WHAT YOU ARE ASKED TO DO. Report, copied in full, every line of the records that contains the string "selon", treating uppercase and lowercase as different.

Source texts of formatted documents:
- Opening Delimiter -

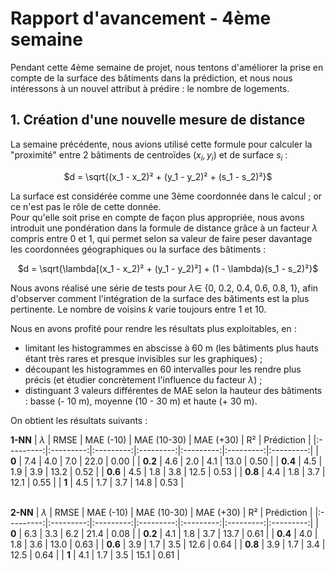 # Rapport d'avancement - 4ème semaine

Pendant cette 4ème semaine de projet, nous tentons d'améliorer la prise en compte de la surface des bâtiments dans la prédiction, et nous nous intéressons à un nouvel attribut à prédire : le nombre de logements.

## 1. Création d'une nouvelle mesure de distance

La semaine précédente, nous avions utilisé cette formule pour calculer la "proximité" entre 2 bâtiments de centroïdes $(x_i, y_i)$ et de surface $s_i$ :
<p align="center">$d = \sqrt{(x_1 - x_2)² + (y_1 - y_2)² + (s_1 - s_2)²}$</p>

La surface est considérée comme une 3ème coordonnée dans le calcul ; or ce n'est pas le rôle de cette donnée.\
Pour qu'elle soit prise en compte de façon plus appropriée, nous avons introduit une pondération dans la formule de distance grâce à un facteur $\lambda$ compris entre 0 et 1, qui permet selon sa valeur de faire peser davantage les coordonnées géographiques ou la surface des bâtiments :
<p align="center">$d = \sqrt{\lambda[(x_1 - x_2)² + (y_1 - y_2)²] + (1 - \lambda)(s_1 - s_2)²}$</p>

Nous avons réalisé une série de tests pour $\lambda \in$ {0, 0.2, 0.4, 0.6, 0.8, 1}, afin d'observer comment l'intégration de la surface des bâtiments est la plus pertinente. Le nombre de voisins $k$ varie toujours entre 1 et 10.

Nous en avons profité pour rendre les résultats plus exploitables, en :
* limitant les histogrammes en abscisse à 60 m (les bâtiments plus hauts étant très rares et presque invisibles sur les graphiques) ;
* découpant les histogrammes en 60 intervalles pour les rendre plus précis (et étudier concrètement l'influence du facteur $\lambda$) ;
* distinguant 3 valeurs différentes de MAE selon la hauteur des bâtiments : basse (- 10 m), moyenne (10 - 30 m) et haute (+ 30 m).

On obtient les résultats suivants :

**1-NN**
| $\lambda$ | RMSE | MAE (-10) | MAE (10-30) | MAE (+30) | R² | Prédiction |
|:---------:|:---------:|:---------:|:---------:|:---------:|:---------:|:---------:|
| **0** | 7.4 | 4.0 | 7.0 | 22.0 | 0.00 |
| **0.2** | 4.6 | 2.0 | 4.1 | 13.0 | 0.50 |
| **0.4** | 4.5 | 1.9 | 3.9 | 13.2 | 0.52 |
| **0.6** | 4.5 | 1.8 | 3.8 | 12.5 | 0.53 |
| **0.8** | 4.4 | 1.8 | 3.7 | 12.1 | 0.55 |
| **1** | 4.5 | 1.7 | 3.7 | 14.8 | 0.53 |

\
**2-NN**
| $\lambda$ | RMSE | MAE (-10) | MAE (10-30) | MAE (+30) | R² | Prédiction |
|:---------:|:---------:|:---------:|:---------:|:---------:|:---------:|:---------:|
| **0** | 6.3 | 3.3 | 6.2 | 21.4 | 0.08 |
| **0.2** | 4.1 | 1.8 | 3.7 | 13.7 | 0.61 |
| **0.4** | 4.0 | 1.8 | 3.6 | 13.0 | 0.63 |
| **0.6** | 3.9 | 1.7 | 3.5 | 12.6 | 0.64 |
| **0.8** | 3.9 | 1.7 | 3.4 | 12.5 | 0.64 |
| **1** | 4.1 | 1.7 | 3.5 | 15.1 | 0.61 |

- Closing Delimiter -

ANSWER TO THIS EXERCISE.
Pour qu'elle soit prise en compte de façon plus appropriée, nous avons introduit une pondération dans la formule de distance grâce à un facteur $\lambda$ compris entre 0 et 1, qui permet selon sa valeur de faire peser davantage les coordonnées géographiques ou la surface des bâtiments :
* distinguant 3 valeurs différentes de MAE selon la hauteur des bâtiments : basse (- 10 m), moyenne (10 - 30 m) et haute (+ 30 m).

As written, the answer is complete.